Pentagon chief says guard who refuses COVID-19 vaccine can’t train – Community News
Covid-19

Pentagon chief says guard who refuses COVID-19 vaccine can’t train

WASHINGTON >> Defense Secretary Lloyd Austin has ruled that National Guard members who refuse COVID-19 vaccination will be barred from federally funded exercises and training necessary to maintain their Guard status.

Austin detailed the policy in an internal memo obtained by The Associated Press. In the memo, he ordered military service leaders to issue guidelines next week on how to deal with members of the Guard who fail to meet military medical preparedness requirements by refusing the vaccine.

“Vaccination is essential to the health and preparedness of the force,” he wrote.

All members of the military must be vaccinated unless they are officially exempted for medical or other reasons.

The armed forces have set different deadlines for active and reserve troops. Air Force members must be vaccinated by December; Members of the Army Guard have until June. Austin’s policy will only affect Guard members when the vaccination deadline set by their service has been met.

Federal law requires National Guard members to meet for drills and participate in training a certain number of days a year.

Austin said those Guard members who are not allowed to participate in exercises because of their refusal to be vaccinated will not be paid by the Department of Defense. And they won’t receive credit that would count toward retirement and other federal benefits. Austin told service officials to implement that policy in consultation with the chief of the National Guard Bureau and the Pentagon’s top personnel officer.

When Guard troops are on active duty of the state, such as responding to local emergencies such as flooding, they report to their governor and are paid by their state. But during monthly or annual training or when responding to larger state emergencies, they are controlled by the governor but funded by the federal government. This is known as Title 32 status, which is different from situations where Guard members can be called up to active duty for federal service, known as Title 10 status.

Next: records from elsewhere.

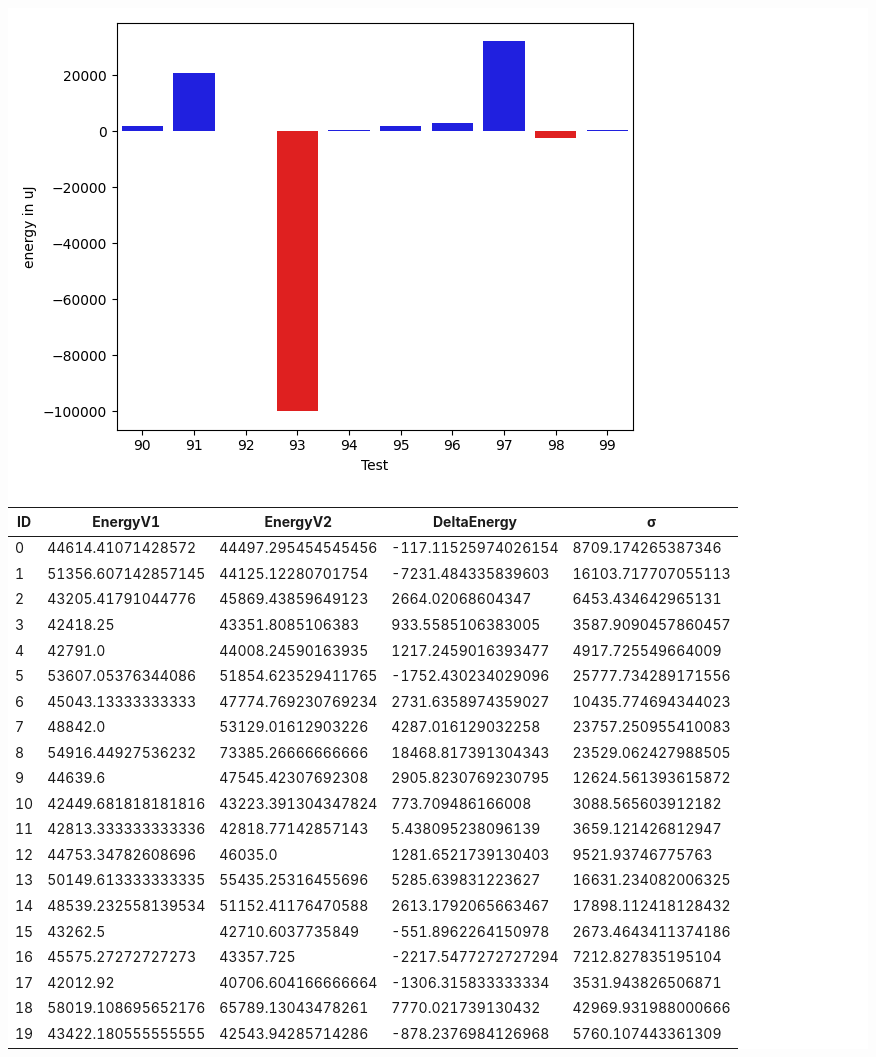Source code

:![](./gson_delta_energy_9_v.png)


| ID | EnergyV1 | EnergyV2 | DeltaEnergy | σ |
| --- | --- | --- | --- | --- |
| 0 | 44614.41071428572 | 44497.295454545456 | -117.11525974026154 | 8709.174265387346 | 11463.310997540935 |
| 1 | 51356.607142857145 | 44125.12280701754 | -7231.484335839603 | 16103.717707055113 | 5460.25453127617 |
| 2 | 43205.41791044776 | 45869.43859649123 | 2664.02068604347 | 6453.434642965131 | 11576.171104437428 |
| 3 | 42418.25 | 43351.8085106383 | 933.5585106383005 | 3587.9090457860457 | 3206.878641749059 |
| 4 | 42791.0 | 44008.24590163935 | 1217.2459016393477 | 4917.725549664009 | 7312.548546916307 |
| 5 | 53607.05376344086 | 51854.623529411765 | -1752.430234029096 | 25777.734289171556 | 21553.68548857997 |
| 6 | 45043.13333333333 | 47774.769230769234 | 2731.6358974359027 | 10435.774694344023 | 11580.636043737615 |
| 7 | 48842.0 | 53129.01612903226 | 4287.016129032258 | 23757.250955410083 | 31028.24050581722 |
| 8 | 54916.44927536232 | 73385.26666666666 | 18468.817391304343 | 23529.062427988505 | 146804.92692988503 |
| 9 | 44639.6 | 47545.42307692308 | 2905.8230769230795 | 12624.561393615872 | 16567.952865914354 |
| 10 | 42449.681818181816 | 43223.391304347824 | 773.709486166008 | 3088.565603912182 | 3377.8785565104445 |
| 11 | 42813.333333333336 | 42818.77142857143 | 5.438095238096139 | 3659.121426812947 | 3484.8068451142453 |
| 12 | 44753.34782608696 | 46035.0 | 1281.6521739130403 | 9521.93746775763 | 12533.150359184476 |
| 13 | 50149.613333333335 | 55435.25316455696 | 5285.639831223627 | 16631.234082006325 | 26332.690476542197 |
| 14 | 48539.232558139534 | 51152.41176470588 | 2613.1792065663467 | 17898.112418128432 | 18618.46577131179 |
| 15 | 43262.5 | 42710.6037735849 | -551.8962264150978 | 2673.4643411374186 | 3500.3264070957975 |
| 16 | 45575.27272727273 | 43357.725 | -2217.5477272727294 | 7212.827835195104 | 8295.613949514223 |
| 17 | 42012.92 | 40706.604166666664 | -1306.315833333334 | 3531.943826506871 | 4685.611116046228 |
| 18 | 58019.108695652176 | 65789.13043478261 | 7770.021739130432 | 42969.931988000666 | 50995.66154420211 |
| 19 | 43422.180555555555 | 42543.94285714286 | -878.2376984126968 | 5760.107443361309 | 6819.7347285772985 |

In explaining the consequences of refusing the vaccine, Austin applied to the entire National Guard the same policies he had drafted in response to Oklahoma Gov’s request. Kevin Stitt to exempt his Guardsmen from the vaccine mandate. Stitt has argued that as governor, he has the power to allow members of the Oklahoma Guard to avoid the vaccine while under state control.

In a Nov. 2 letter to Austin, Stitt wrote that the mandate “violates the personal freedoms of many Oklahomans because it asks them to potentially sacrifice their personal beliefs in order not to lose their jobs.”

In his reply Monday, Austin denied Stitt’s request, saying the governor’s concerns “do not eliminate the need” to be vaccinated. Oklahoma is the only state so far that claims it can circumvent Austin’s mandate.

The Pentagon considers the COVID-19 vaccines critical to maintaining a ready force — active and reserve — that can be deployed when needed to protect the nation, and members of the National Guard are part of that force.

According to National Guard Bureau figures, by November 22, 70% of Guard members had received at least one dose of COVID-19 vaccine and 62.6% were fully vaccinated. Those numbers may be too low for vaccinations, as some members of the Guard may have been vaccinated outside the military system and their records are not fully updated.